After the war, she returned to work as a professor in the State Conservatory of Music in Lodz. During the Stalinist period from 1945 to 1955, Bacewicz - like all other composers - was subject to an increasing ideological control of the new, socialist government. Initially, she still continued to travel and perform abroad: she visited Paris for the fifth time, giving a concert at the École Normale de Musique. It is around that time that she decided to end her involvement with music as a performer and switch to composing as a sole occupation.
It is important to note that Grazyna Bacewicz was also an excellent pianist. She premiered and often performed her
Sonata No. 2 for piano (1953). This sonata is available in a recording by Nancy Fierro, a dedicated promoter of music by women composers (on her Riches and Rags CD, available from the International Alliance for Women in Music. Another, wonderful recording by Krystian Zimerman has been issued by Olympia (OCD 392). The fact that this Sonata was composed at the height of Stalinist repressions in Poland, is yet another proof that political circumstances do not necessarily bear a negative influence on the quality of the music. The final movement of the sonata juxtaposes a neo-Baroque toccata, with its lively "moto perpetuo" rhythms, with a Polish folk-dance, a vivacious oberek.
Grazyna Bacewicz's compositional career became her primary preoccupation after 1954 - when she suffered serious injuries in a car accident. She was led in this direction by a string of compositional awards and commissions, recognizing the value of her music (about which she was highly critical herself). When she was 39 years old, she received an honorable mention at the International Olympic Games Art Contest in London for her
Olympic Games Cantata. She was also awarded the second prize at the Chopin Contest for Composers, two more prizes at the Second Contest, the music award of the City of Warsaw for her work as a composer, virtuoso, organizer and teacher. In 1950, her
Concerto for String Orchestra received the National Prize and was performed by the National Symphony Orchestra in the United States.

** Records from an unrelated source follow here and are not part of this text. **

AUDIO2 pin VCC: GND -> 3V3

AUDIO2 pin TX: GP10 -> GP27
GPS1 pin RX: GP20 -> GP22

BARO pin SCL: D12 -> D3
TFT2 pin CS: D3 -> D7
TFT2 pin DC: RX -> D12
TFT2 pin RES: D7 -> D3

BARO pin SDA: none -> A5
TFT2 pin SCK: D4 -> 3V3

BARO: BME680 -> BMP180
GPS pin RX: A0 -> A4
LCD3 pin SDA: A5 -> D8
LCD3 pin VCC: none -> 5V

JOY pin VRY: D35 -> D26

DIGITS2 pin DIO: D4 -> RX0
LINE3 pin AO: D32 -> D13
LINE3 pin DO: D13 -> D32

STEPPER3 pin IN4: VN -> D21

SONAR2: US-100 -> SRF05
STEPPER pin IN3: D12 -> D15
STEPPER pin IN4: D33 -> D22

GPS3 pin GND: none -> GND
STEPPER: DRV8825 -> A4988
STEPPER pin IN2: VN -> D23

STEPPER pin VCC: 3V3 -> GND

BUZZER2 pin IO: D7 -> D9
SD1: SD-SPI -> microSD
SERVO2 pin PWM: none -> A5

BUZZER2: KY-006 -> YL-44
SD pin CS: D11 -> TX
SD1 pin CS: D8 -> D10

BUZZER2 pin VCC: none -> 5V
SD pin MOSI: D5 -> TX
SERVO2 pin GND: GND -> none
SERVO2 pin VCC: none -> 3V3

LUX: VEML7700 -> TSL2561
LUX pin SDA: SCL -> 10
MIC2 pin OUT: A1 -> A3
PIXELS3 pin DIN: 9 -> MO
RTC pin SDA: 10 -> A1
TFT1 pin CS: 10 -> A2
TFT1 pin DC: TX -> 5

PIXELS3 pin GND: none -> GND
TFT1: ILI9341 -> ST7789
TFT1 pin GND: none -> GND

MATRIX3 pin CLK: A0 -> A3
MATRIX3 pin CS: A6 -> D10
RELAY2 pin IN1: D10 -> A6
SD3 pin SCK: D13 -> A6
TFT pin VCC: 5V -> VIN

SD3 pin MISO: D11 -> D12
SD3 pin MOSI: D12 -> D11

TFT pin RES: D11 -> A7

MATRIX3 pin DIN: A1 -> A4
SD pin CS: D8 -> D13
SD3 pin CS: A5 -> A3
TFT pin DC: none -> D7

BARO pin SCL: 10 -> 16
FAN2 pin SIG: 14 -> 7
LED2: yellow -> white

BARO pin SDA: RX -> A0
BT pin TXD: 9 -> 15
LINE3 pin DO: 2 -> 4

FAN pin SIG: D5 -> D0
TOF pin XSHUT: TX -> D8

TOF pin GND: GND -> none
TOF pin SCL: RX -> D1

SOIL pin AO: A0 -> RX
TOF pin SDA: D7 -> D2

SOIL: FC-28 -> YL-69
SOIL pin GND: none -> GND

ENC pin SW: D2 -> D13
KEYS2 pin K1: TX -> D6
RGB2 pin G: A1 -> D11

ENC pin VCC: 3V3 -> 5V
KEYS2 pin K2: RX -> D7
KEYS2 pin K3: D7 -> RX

Her series of awards continued: she won the first prize for her
String Quartet no.4 at the International Contest for Composers, Liège, 1951. In 1955, she received awards at the Polish Composer's Union Contest, and prizes from the Minister of Culture and Art for her
Symphony no.4,
Violin Concerto no.3 and
String Quartet no.3. At the end of 1958, she completed her final, and, perhaps, the greatest neoclassical composition,
Music for Strings, Trumpets and Percussion, which was performed at the Warsaw Autumn of 1959. This piece received the first prize in the orchestral division and third prize overall at UNESCO's International Rostrum of Composers in the same year (1960).
Since 1956, when the political "thaw" allowed changes in musical life and a greater interaction with the West, the compositional scene in Poland was transformed by the arrival of the newest "avant-garde" techniques and fashions. The first International Festival of Contemporary Music Warsaw Autumn took place in 1956. Three works by Grazyna Bacewicz were performed at this festival:
String Quartet no.4,
Concerto for String Orchestra and the
Overture. The
Violin Concerto no. 7 was awarded a prize of the Belgian Government and Second Prize at the 1965 Queen Elisabeth Competition for Composers.
Grazyna Bacewicz was one of the founders of the Warsaw Autumn Festival. She became the first woman vice-president of the Union of Polish Composers (since 1960) and a professor of composition at the Warsaw PWSM (since 1966). She served as Jury member at the Marguerite Long-Jacques Thibaud Competition in 1953, Tchaikovsky Competition in 1958, the Competition in Naples in 1967, International Quartet Competition in Budapest in 1968, as well as the Chair of the jury at Wieniawski International Violin Competitions in 1957 and in 1967.